» **Required work**
Gather all lines in the entries below that include the word "health".

━━━

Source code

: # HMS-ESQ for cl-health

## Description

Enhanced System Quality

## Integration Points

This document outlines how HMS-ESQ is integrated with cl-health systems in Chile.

━━━

» **Exercise response**
: # HMS-ESQ for cl-health
This document outlines how HMS-ESQ is integrated with cl-health systems in Chile.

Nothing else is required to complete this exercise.